Job a: In the article about the town council election, retype the passage starting with "Robinson observed the" and going on through "voters as well.".

Document extract:
No Surprises in Election

When the polls closed on the Vienna Town Council elections last Tuesday, no one was surprised by the results.

None of the four candidates won by a landslide. There were no dark horse candidates, who defied expectations and came out on top. Simply put, there was no voting-day excitement in this year’s council race.

Why no excitement?

Because there was no race to speak of.

Every candidate was uncontested this year. There were three seats open on the town council, and there were three candidates — newcomers Edythe Kelleher and Laurie Cole, and incumbent Albert Boudreau. In the mayoral race incumbent Jane Seeman was the only option.

Given that there was no competition in this year’s race, turnout was not expected to be high. Of the 10,240 registered voters in town just 978, 9.6 percent, came out to vote. And although the numbers were low, some council members said turnout was higher than expected.

"For the fact that there was no contest, there was a pretty darn good turnout," said council member Maud Robinson.

Robinson observed the voters on election day and said that, as happens every year, there was a large contingent of older voters. But, encouragingly, she noticed an influx of younger voters as well.

"Older members of the community have more of a sense of the privilege it is to vote, and they do it whether the election is contested or not," Robinson said. "But there was an unusual turnout of younger voters, and I don’t mean teenagers, but young parents. I thought it was very nice to see."

Robinson said the younger voters may have been the product of a renewed patriotic spirit following Sept. 11. She said the campaigning efforts of the two younger council candidates — Edythe Kelleher and Laurie Cole — may have also had an impact.

"A lot of people I spoke with while I was campaigning said, ‘You’re all sure to win, so what’s the point?’" Cole said. "You try to appeal to their civic duty, tell them they should vote just to vote, but that’s not as good a motivation as a contested election."

Dataset records
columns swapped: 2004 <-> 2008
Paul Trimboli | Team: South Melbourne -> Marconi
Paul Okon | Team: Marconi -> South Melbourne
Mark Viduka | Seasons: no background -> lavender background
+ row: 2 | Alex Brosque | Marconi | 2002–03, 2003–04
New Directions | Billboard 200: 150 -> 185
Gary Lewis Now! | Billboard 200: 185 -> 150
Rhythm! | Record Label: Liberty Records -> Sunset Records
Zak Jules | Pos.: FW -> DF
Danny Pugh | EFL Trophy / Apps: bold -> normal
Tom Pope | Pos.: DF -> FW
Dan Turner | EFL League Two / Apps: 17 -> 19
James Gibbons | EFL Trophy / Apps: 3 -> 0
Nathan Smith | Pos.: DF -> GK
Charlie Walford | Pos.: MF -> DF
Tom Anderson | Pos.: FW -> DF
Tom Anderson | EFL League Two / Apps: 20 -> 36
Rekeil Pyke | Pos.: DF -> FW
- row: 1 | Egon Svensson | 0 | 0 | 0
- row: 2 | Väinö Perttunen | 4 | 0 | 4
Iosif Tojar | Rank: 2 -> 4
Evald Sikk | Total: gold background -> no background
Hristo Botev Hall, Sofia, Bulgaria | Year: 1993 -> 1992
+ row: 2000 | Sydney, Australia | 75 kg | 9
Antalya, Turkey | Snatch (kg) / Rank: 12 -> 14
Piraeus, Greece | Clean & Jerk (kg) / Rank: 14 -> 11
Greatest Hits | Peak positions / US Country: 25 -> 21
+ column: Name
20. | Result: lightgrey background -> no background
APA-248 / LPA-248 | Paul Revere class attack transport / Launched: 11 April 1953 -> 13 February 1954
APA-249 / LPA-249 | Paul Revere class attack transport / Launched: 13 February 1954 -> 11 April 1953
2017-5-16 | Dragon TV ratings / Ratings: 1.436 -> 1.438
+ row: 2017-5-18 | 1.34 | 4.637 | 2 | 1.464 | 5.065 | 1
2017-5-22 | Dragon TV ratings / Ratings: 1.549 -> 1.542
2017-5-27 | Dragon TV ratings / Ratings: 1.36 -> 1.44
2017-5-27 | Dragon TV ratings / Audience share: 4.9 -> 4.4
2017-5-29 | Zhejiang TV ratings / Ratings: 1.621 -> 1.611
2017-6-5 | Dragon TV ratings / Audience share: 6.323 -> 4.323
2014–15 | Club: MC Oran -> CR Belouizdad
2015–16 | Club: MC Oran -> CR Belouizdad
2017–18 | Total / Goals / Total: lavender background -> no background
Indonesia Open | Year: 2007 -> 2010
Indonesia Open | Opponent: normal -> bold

Job b: Convert only these rows into a numbered list, starting with the first row and going on through the row with "Marconi | 2002–03, 2003–04", and leave out any blank lines.

Full output a:
Robinson observed the voters on election day and said that, as happens every year, there was a large contingent of older voters. But, encouragingly, she noticed an influx of younger voters as well.

Full output b:
1. columns swapped: 2004 <-> 2008
2. Paul Trimboli | Team: South Melbourne -> Marconi
3. Paul Okon | Team: Marconi -> South Melbourne
4. Mark Viduka | Seasons: no background -> lavender background
5. + row: 2 | Alex Brosque | Marconi | 2002–03, 2003–04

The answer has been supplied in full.